Barak appears to have been an adequate leader of men when pressed into it — 10,000 men followed him into battle, after all — but he had no desire to stand out from the crowd or make command decisions. Of Deborah’s role in shaping Israel’s battle strategy, we know nothing at all, assuming she had one. Her role was to serve as Barak’s conscience and encourage him to do a job he didn’t want to do. So she said to him, “Up! For this is the day in which the Lord has given Sisera into your hand. Does not the Lord go out before you?”

Barak probably needed the reminder desperately. He was in that moment picturing 900 iron chariots moving onto the battlefield, and thinking he’d like to beat feet right back to Kedesh-naphtali.

Judges 4:14-16 — An Unexpected Turn

“So Barak went down from Mount Tabor with 10,000 men following him. And the Lord routed Sisera and all his chariots and all his army before Barak by the edge of the sword. And Sisera got down from his chariot and fled away on foot. And Barak pursued the chariots and the army to Harosheth-hagoyim, and all the army of Sisera fell by the edge of the sword; not a man was left.”

The Lord used various methods to give Israel the victory over the period of the judges, from miracles to devices of greater subtlety. In this case, no obvious supernatural element was in play. Our writer tells us the Lord routed Sisera’s army, but he did it “by the edge of the sword”. In this instance, those hard-working 10,000 soldiers were the means by which the Lord got the job done. When the general of the opposing army gets out of his chariot and runs away on foot, victory is decisive. The applications make themselves: when the Lord wants something done, we ought to get to work.

In between verses 17 and 22, Sisera seeks safety in the tent of a man he considers an ally, only to get a spike through the temple from the man’s wife when he is foolish enough to fall asleep.
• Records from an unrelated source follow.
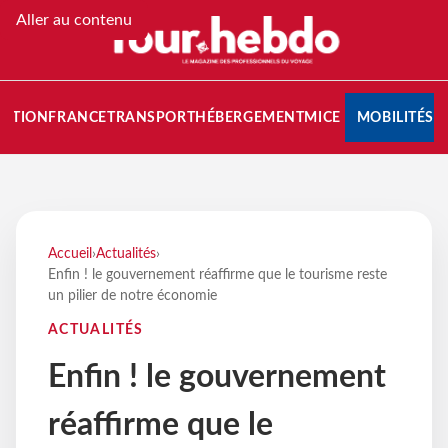
Aller au contenu
NATION
FRANCE
TRANSPORT
HÉBERGEMENT
MICE
MOBILITÉS
Accueil
›
Actualités
›
Enfin ! le gouvernement réaffirme que le tourisme reste
un pilier de notre économie
ACTUALITÉS
Enfin ! le gouvernement
réaffirme que le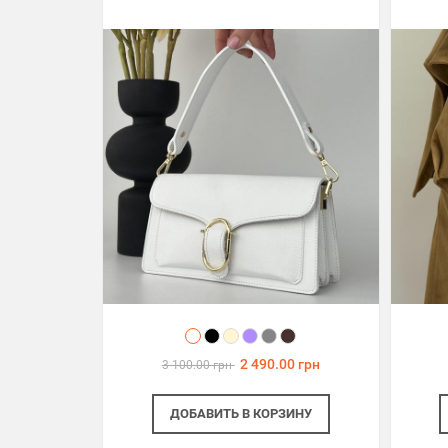
2 490.00 грн
3 100.00 грн
ДОБАВИТЬ
В КОРЗИНУ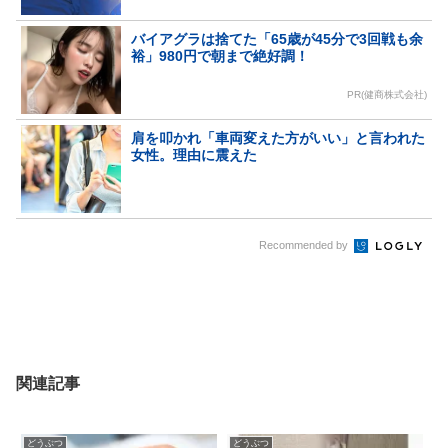
バイアグラは捨てた「65歳が45分で3回戦も余
裕」980円で朝まで絶好調！
PR(健商株式会社)
肩を叩かれ「車両変えた方がいい」と言われた
女性。理由に震えた
Recommended by
関連記事
どうぶつ
どうぶつ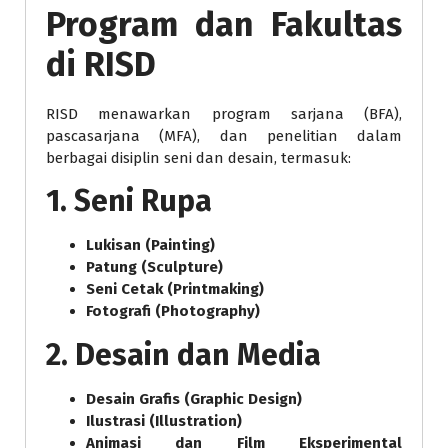
Program dan Fakultas
di RISD
RISD menawarkan program sarjana (BFA),
pascasarjana (MFA), dan penelitian dalam
berbagai disiplin seni dan desain, termasuk:
1. Seni Rupa
Lukisan (Painting)
Patung (Sculpture)
Seni Cetak (Printmaking)
Fotografi (Photography)
2. Desain dan Media
Desain Grafis (Graphic Design)
Ilustrasi (Illustration)
Animasi dan Film Eksperimental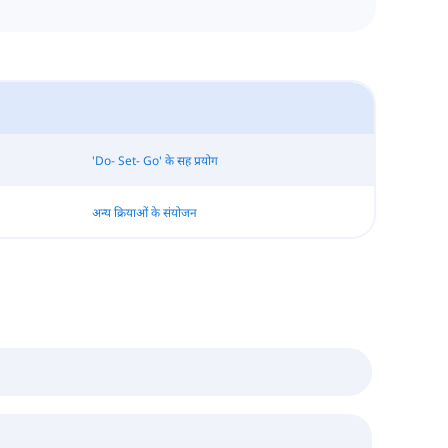
'Do- Set- Go' के सह प्रयोग
अन्य क्रियाओं के संयोजन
So in displaying reluctance to obey the Lord’s word without question, Barak forfeited the opportunity to be the man of the hour. It was not just a woman, but probably a foreign woman, who got the glory that day, and Deborah’s prediction turned out to be spot-on.

Judges 4:23-24 — The Beginning of the End

“So on that day God subdued Jabin the king of Canaan before the people of Israel. And the hand of the people of Israel pressed harder and harder against Jabin the king of Canaan, until they destroyed Jabin king of Canaan.”

This was only the first of many battles with the king of Hazor, the remainder of which took place much closer to his home base and in the absence of his famous general. The final conquest of Hazor appears to have taken some time to accomplish, and we do not know how much involvement Deborah had in that process. The song of victory she sang with Barak takes up almost all the next chapter, but it commemorates only this great initial victory over Sisera.

This is also the last we hear of the city of Hazor until Solomon rebuilt it as an Israelite possession in 1 Kings 9, after which, like the rest of the Israelite north, it was eventually captured by the king of Assyria hundreds of years later.